The US jury found the Palestinian authorities liable for six attacks, with jurors awarding the victims $218.5 million in damages for the bloodshed, which killed 33 people overall, and wounded more than 390. The US Anti-Terrorism Act could allow for that sum to be tripled. Eleven families served as plaintiffs in the case.
The PLO and Palestinian Authority had no immediate comment. None of the victims was in the courtroom Monday for the verdict, but their lawyers called it a victory in the fight against terrorism.
An attorney assisting the prosecution vowed to make the Palestinian authorities pay the damages in full, arguing that if the Palestinian authorities can continue to compensate the families of terrorists, “then they have the money to pay these victims of Palestinian terrorism.”
Nitsana Darshan-Leitner, the director of the Shurat HaDin Israel Law Center, also said Monday evening that the “historic verdict” against the Palestinian leadership proved that “suicide terrorism was indeed their official policy during the Second Intifada.”

“The defendants have already been boasting that they will appeal the decision and we will never collect on the judgment,” a statement from Darshan-Leitner said. “We will not allow them to make a mockery of the US court process, however, and we continue to pursue them until it is paid in full. If the PA and PLO have the funds to pay the families of suicide bombers each month, then they have the money to pay these victims of Palestinian terrorism.”
The cash-strapped PA is expected to appeal the verdict and protest that it does not have the funds, in part due to a tax freeze imposed on it by Jerusalem after it joined the International Criminal Court in order to pursue war crimes charges against Israel. The conviction and involvement in terror activity will likely give Israel more fodder to counter the Palestinian ICC bid.
Darshan-Leitner said that while the “historic verdict” would not bring the defendants’ relatives back, it “is an important measure of justice and closure for them after their long years of tragic suffering and pain.”

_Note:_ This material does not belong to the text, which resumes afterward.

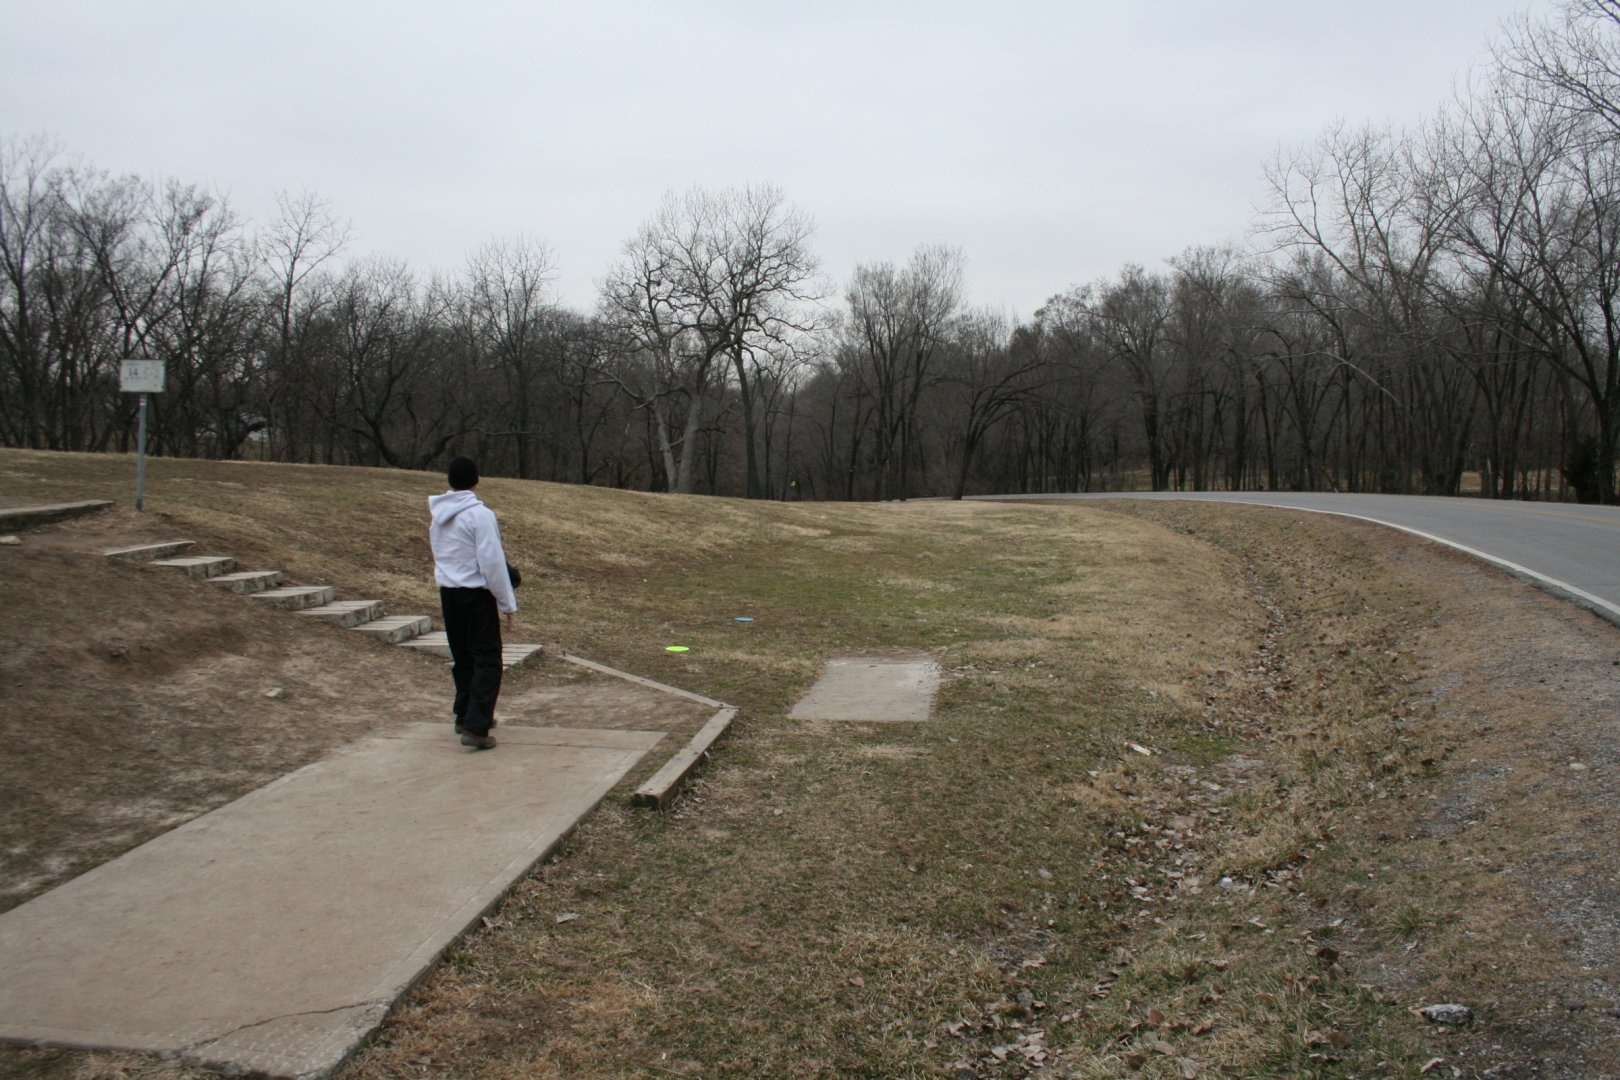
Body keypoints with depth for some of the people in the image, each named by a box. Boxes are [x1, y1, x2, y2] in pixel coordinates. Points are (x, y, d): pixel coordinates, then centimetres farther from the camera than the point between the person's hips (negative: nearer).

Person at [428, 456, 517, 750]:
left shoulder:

Attorney Kent Yalowitz had urged the Manhattan jury to order the PLO and Palestinian Authority to pay $350 million for providing material support to terrorists involved in six bombings and shootings from 2002 to 2004.
No amount could make up for the human toll, he said. “But if the only thing you can give them is money, then money has to stand in as compensation for the unspeakable loss,” he added.

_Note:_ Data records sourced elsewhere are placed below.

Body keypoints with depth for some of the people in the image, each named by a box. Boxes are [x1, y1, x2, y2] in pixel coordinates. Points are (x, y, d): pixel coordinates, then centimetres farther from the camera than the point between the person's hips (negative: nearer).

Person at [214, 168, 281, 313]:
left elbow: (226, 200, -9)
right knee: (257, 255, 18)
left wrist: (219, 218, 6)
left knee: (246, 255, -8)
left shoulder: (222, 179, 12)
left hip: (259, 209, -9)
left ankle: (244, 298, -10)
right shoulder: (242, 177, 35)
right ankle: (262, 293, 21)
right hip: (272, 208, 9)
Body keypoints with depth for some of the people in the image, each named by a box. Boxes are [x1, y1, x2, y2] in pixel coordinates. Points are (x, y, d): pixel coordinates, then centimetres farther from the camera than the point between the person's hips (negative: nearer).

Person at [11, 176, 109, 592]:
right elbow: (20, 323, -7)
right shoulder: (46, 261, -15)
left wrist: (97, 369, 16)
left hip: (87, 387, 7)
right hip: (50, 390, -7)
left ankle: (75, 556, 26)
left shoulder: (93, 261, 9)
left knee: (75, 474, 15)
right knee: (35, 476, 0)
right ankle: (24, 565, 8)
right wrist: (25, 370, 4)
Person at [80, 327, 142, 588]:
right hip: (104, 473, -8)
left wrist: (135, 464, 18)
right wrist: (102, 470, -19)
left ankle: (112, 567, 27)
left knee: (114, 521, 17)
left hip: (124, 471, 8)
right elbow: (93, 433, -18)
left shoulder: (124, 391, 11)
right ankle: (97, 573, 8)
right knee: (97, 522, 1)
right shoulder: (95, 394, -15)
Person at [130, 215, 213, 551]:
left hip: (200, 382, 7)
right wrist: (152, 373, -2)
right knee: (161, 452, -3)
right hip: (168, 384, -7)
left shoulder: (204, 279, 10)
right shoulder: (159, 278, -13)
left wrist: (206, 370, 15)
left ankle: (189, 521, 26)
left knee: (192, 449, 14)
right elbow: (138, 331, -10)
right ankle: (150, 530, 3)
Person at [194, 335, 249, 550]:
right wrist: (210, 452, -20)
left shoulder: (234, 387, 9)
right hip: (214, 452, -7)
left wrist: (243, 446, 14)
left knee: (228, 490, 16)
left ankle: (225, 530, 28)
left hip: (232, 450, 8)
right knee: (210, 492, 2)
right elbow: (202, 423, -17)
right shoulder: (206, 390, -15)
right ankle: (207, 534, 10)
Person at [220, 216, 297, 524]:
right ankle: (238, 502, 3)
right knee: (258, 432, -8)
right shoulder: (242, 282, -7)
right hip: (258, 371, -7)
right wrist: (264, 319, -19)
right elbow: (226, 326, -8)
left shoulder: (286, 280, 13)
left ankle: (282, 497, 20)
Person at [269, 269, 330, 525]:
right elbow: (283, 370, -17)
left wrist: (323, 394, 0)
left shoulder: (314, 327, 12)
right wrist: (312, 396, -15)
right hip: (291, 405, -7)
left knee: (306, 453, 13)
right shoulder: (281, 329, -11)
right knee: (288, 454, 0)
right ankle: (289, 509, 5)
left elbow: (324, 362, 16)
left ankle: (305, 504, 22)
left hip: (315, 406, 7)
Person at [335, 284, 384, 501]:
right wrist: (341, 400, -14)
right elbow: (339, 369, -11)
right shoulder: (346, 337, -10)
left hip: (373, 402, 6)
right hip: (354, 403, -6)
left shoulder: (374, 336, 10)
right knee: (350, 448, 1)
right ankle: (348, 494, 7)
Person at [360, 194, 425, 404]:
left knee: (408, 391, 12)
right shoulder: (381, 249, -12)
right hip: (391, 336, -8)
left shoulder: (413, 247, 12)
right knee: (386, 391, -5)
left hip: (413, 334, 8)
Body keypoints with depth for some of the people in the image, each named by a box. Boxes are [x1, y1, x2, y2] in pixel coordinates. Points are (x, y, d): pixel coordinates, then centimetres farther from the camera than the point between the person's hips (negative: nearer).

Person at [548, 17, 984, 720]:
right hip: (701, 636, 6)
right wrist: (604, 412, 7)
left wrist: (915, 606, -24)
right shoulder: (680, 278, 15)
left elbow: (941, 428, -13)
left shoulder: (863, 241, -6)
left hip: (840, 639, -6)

“It’s about accountability. It’s about justice,” Yalowitz said.
Defense attorney Mark Rochon had argued there was no proof Palestinian authorities sanctioned the attacks as alleged in a 2004 lawsuit brought by 10 American families, even though members of their security forces were convicted in Israeli courts on charges they were involved.

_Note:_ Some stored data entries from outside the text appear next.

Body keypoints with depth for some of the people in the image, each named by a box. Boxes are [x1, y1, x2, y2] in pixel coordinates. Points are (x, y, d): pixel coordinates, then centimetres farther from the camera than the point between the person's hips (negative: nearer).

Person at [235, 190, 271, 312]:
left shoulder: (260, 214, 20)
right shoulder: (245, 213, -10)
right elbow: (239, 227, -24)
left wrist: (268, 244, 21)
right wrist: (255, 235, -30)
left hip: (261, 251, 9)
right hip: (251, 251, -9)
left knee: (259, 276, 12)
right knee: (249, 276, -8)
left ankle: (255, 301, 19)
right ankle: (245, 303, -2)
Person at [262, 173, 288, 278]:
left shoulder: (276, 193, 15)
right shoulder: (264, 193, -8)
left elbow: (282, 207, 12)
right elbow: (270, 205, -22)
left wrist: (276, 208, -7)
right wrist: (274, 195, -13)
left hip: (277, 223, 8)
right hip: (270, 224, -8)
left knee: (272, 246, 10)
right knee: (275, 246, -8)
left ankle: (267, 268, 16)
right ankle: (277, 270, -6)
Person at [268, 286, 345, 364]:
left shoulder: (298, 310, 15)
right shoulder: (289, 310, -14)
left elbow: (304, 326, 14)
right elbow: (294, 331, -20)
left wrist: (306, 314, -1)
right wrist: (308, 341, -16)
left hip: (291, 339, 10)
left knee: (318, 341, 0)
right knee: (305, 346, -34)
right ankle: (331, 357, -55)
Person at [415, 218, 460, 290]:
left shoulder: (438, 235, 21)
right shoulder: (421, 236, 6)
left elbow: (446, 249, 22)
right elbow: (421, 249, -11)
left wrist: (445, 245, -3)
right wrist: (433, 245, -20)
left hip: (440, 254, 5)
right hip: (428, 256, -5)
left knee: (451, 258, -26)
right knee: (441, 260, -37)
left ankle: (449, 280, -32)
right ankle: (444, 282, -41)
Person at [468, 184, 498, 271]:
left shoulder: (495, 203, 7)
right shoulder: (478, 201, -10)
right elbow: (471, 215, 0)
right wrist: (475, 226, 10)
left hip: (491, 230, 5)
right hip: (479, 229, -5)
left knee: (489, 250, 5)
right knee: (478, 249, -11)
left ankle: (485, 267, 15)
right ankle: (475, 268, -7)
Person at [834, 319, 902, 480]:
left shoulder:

“What they did, they did for their own reasons … not the Palestinian Authority’s,” he said in federal court in Manhattan.
The suit against the PLO and Palestinian Authority and the other against the Jordan-based Arab Bank had languished for years as the defendants challenged the American courts’ jurisdiction. Recent rulings found that they should go forward under the Anti-Terrorism Act, a more than two-decade-old law that allows victims of US-designated foreign terrorist organizations to seek compensation for pain and suffering, loss of earnings and other hardship.
The plaintiffs also relied on internal records showing the Palestinian Authority continued to pay the salaries of employees who were put behind bars in terror cases and paid benefits to families of suicide bombers and gunmen who died committing the attacks.